SWIFT is West’s ‘nuclear weapon’ against Russia
Updated 06 March 2015
Follow

SWIFT is West’s ‘nuclear weapon’ against Russia

SWIFT is West’s ‘nuclear weapon’ against Russia

WARSAW: Excluding Russia from the SWIFT banking system would be a measure of last resort if the crisis in Ukraine escalates, the British and Polish foreign ministers said Friday.
“When it comes to sanctions, SWIFT is the nuclear weapon. It is the last resort and we are all aware of that,” Polish Foreign Minister Grzegorz Schetyna said at a joint press conference in Warsaw with British counterpart Philip Hammond.
Russia last month said it would retaliate strongly if it were to be cut off from SWIFT, the global financial industry’s secure messaging system to facilitate transactions.
“To be clear, this would be a very extreme sanction measure.
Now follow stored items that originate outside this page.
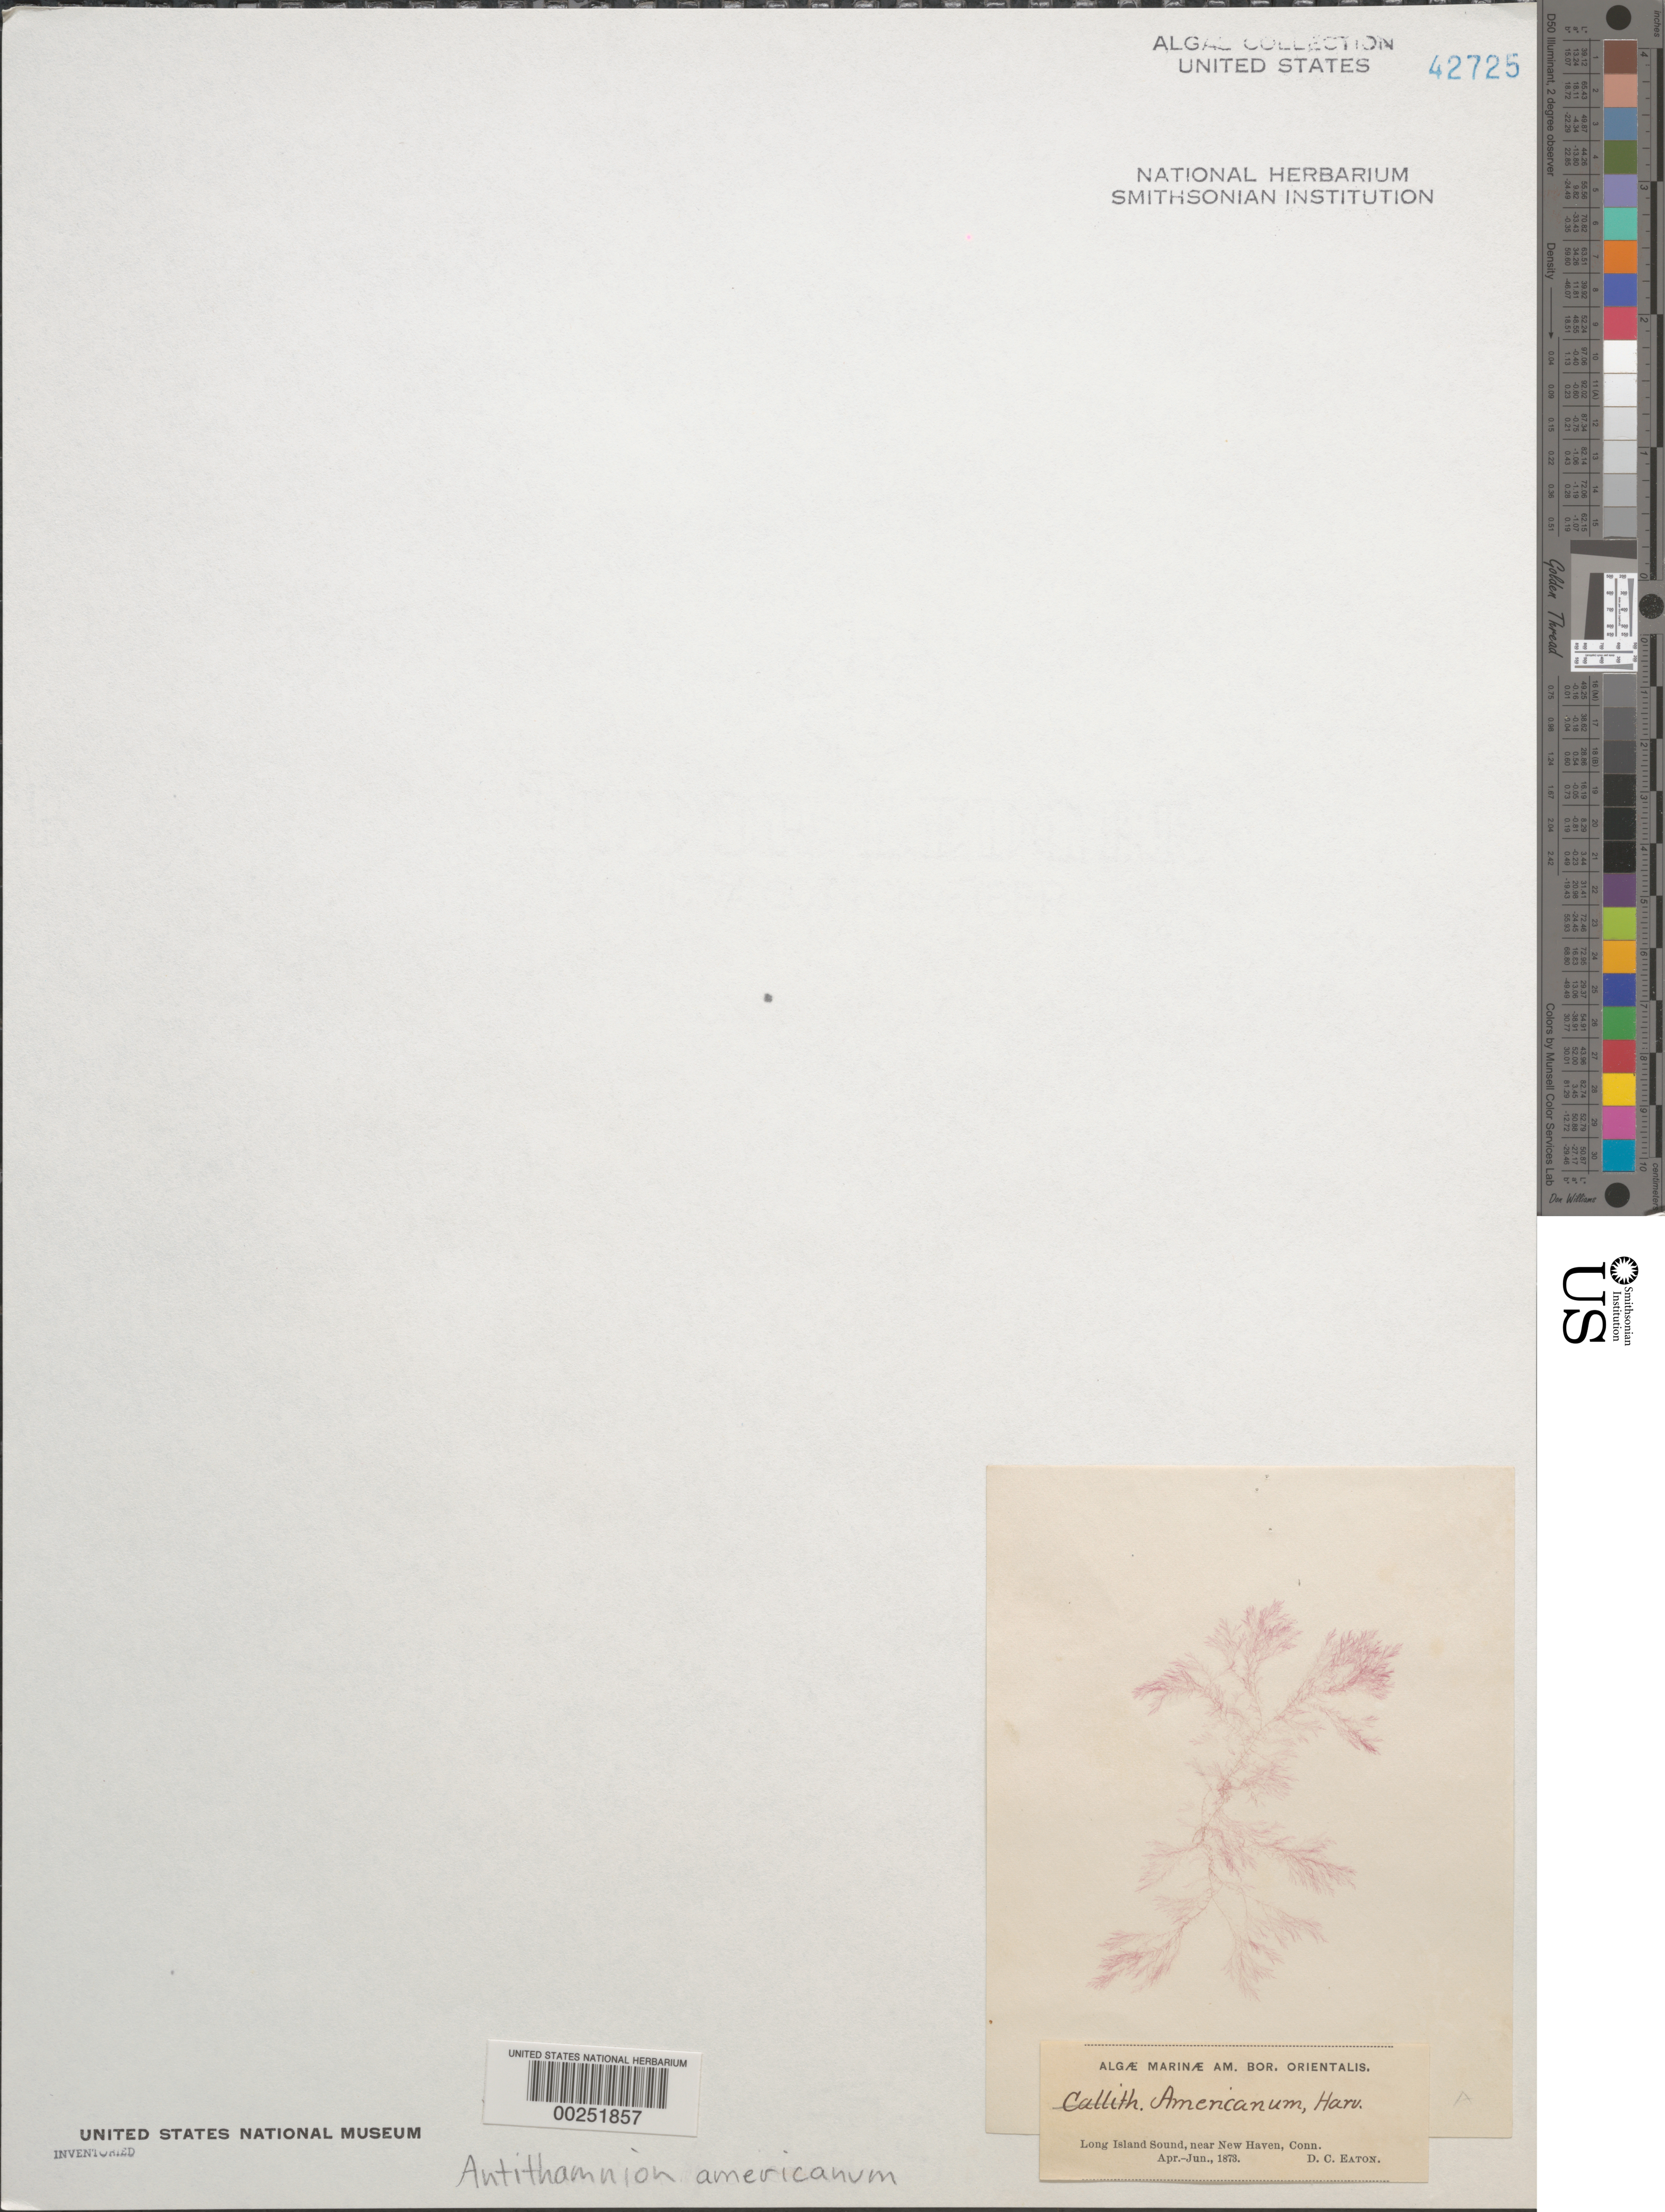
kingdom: Plantae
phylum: Rhodophyta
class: Florideophyceae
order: Ceramiales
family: Ceramiaceae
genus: Scagelia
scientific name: Scagelia americana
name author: (Harv.) A. Athanasiadis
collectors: D. C. Eaton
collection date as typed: Apr 1873 to -- Jun 1873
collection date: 1873-04/1873-06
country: United States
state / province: Connecticut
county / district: New Haven County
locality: Long Island Sound, near New Haven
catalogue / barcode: US 42725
It would have a very significant impact on the Russian economy,” Hammond said, adding that discussion on the option was taking place “primarily in the US.”
Western sanctions in 2012 cutting Iran off from the system for defying UN resolutions over its nuclear programme dealt a severe blow to the Islamic republic’s economy.
Last year, the European Union and United States levied sanctions primarily targeting senior officials in Russian President Vladimir Putin’s administration, amid fighting between pro-Russian separatists and Ukrainian government forces in the eastern regions of Ukraine bordering Russia.
EU foreign policy chief Federica Mogherini was upbeat on Friday about the sputtering so-called Minsk II cease-fire between the warring sides that the EU and Russia brokered last month.
“For sure the trend is a positive one, even if not perfect,” she said in the Latvian capital Riga.
Both Ukrainian government forces and rebels claim to be withdrawing heavy weapons as called for in the truce.
But international monitors say they need greater access to their weapons inventories in order to verify the pullback.
Hammond on Friday urged the West to prepare “a whole range of potential sanctions options, so that we have maximum flexibility, maximum agility and maximum speed in reacting to any provocation, whether a breach of the Minsk implementation or whether it’s a military offensive somewhere else in the Donbas region.”